Dear people of the Board,

I was wondering if there are modern printings of John Brown of Haddington's self-interpreting Bible? This nifty website has an online version, but I was wanting to know if there was a hard copy or even availability on Accordance.

Reactions: Like 1


----------



## B.L. (Nov 1, 2019)

If I'm not mistaken the Westminster Reference Bible by Trinitarian Bible Society has John Brown of Haddington's Self-Interpreting Bible in the margins.

Reactions: Like 1


----------



## TylerRay (Nov 1, 2019)

B.L. McDonald said:


> If I'm not mistaken the Westminster Reference Bible by Trinitarian Bible Society has John Brown of Haddington's Self-Interpreting Bible in the margins.

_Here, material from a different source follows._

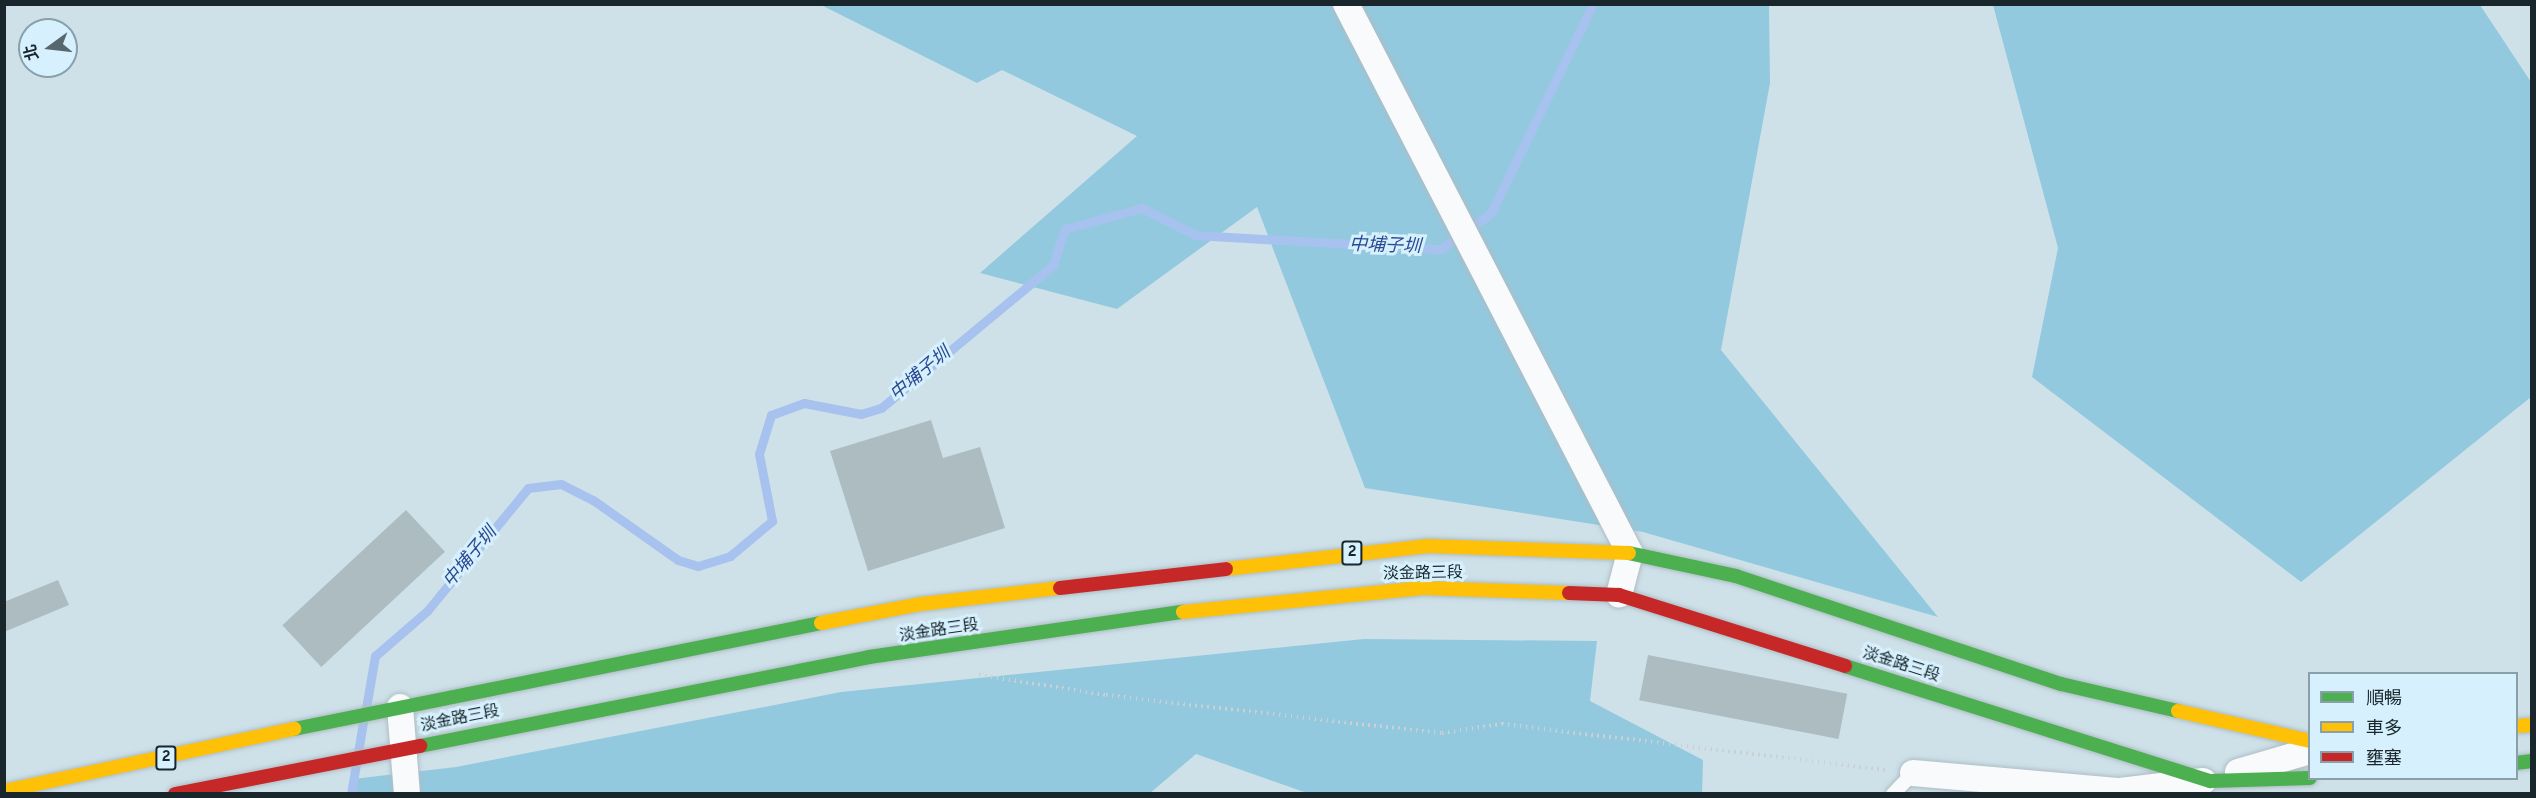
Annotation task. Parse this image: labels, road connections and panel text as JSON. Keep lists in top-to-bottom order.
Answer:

It has JBH's references, but not his notes, etc.

Reactions: Informative 2


----------



## J.L. Allen (Nov 1, 2019)

TylerRay said:


> It has JBH's references, but not his notes, etc.


How would JBH's references differ from others? Could you give some examples?


----------



## TylerRay (Nov 1, 2019)

Johnathan Lee Allen said:


> How would JBH's references differ from others? Could you give some examples?


There are 200,000 of them.


----------



## JimmyH (Nov 1, 2019)

Johnathan Lee Allen said:


> How would JBH's references differ from others? Could you give some examples?


I have a 4 vol edition of 'The Self Interpreting Bible,' Thompson Publishing Co 1905. It has John Brown's 'Reflections', along with commentary by a few other gentlemen I haven't heard of outside of this set of large volumes.
JB's 'Reflections' are purely devotional. There is nothing of 'weight' to them, though for what they are they are edifying. If that is what you're looking for they are readily available on ebay. I personally was disappointed in the set. https://www.ebay.com/itm/THE-SELF-I...962742?hash=item4203491536:g:Ux8AAOSw1cJdC-ys

Reactions: Informative 1


----------